*** READING TEXT ***
And, pursuant to the regulations, each took the oath of office.
Section 602.4(a), 6 Fed.Reg. 6826.
Samuels registered under the Act in February, 1942. In May and
July, 1942, he filed with his local board questionnaires stating
that he had had two years of high school education; that he was a
student at the Mesifta Theological Seminary preparing for the
rabbinate; that, since 1940, his regular occupation was that of a
clerk; that, for the past two years, he had been employed by a
textile company, and that the job for which he was best fitted was
that of a spiritual leader and a teacher of Hebrew or rabbinical
duties. The local board was advised by the seminary that Samuels
had attended there since he was six years old, that he had finished
the eight-year elementary course and the four year pre-rabbinical
course, that he had been admitted to the rabbinical division in
1937, that he left the school in 1939 to seek employment, that he
returned to the evening school in September, 1941, and that he was
transferred to the day session in July, 1942,
Page 329 U. S. 310
which, as later appeared, was a few days before the school
closed for the summer.
In August, 1942, the local board classified him IV-D. Section
622.44(a), 6 Fed.Reg. 6607, 6766. In May, 1944, he was given a
physical examination and found acceptable for military service.
*** End of READING TEXT ***
ASSIGNMENT: In the court opinion excerpt, what classification did the local board give Samuels in August, 1942?
*** DATA BELOW ***
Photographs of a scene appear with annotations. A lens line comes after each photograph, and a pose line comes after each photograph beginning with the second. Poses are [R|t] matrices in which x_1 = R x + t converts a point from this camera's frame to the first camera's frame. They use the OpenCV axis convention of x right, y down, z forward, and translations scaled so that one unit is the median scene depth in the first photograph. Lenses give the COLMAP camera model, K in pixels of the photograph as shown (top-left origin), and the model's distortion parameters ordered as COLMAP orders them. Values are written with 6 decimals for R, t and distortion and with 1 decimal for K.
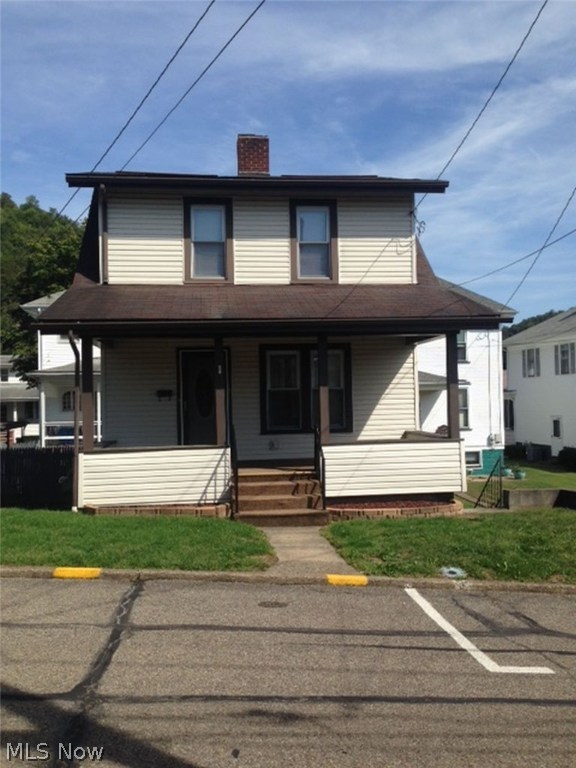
lens RADIAL K [[702.3, 0, 288.0], [0, 702.3, 384.0], [0, 0, 1]] dist [0.086617, 0.003716]
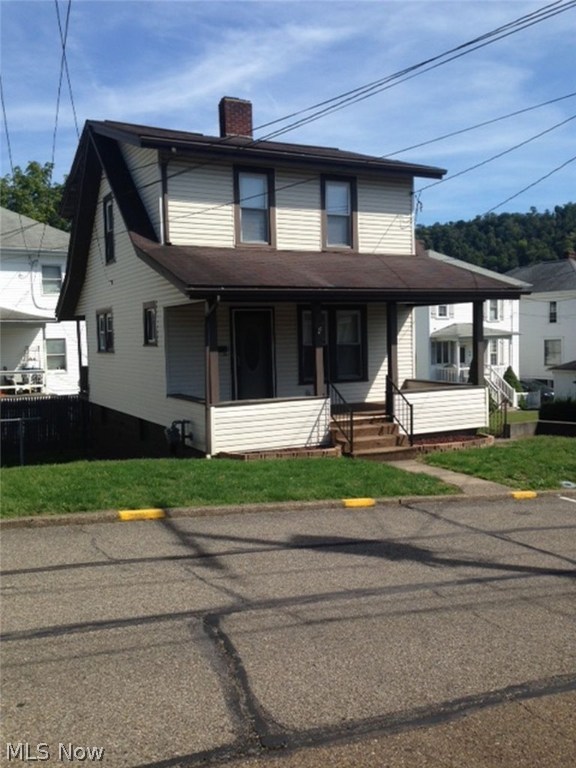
lens RADIAL K [[702.3, 0, 288.0], [0, 702.3, 384.0], [0, 0, 1]] dist [0.086617, 0.003716]
pose [[0.936298, -0.021938, 0.350521, -0.459028], [-0.007423, 0.996588, 0.082201, -0.023337], [-0.351128, -0.079567, 0.932941, -0.050988]]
*** End of DATA BELOW ***
SOLUTION: IV-D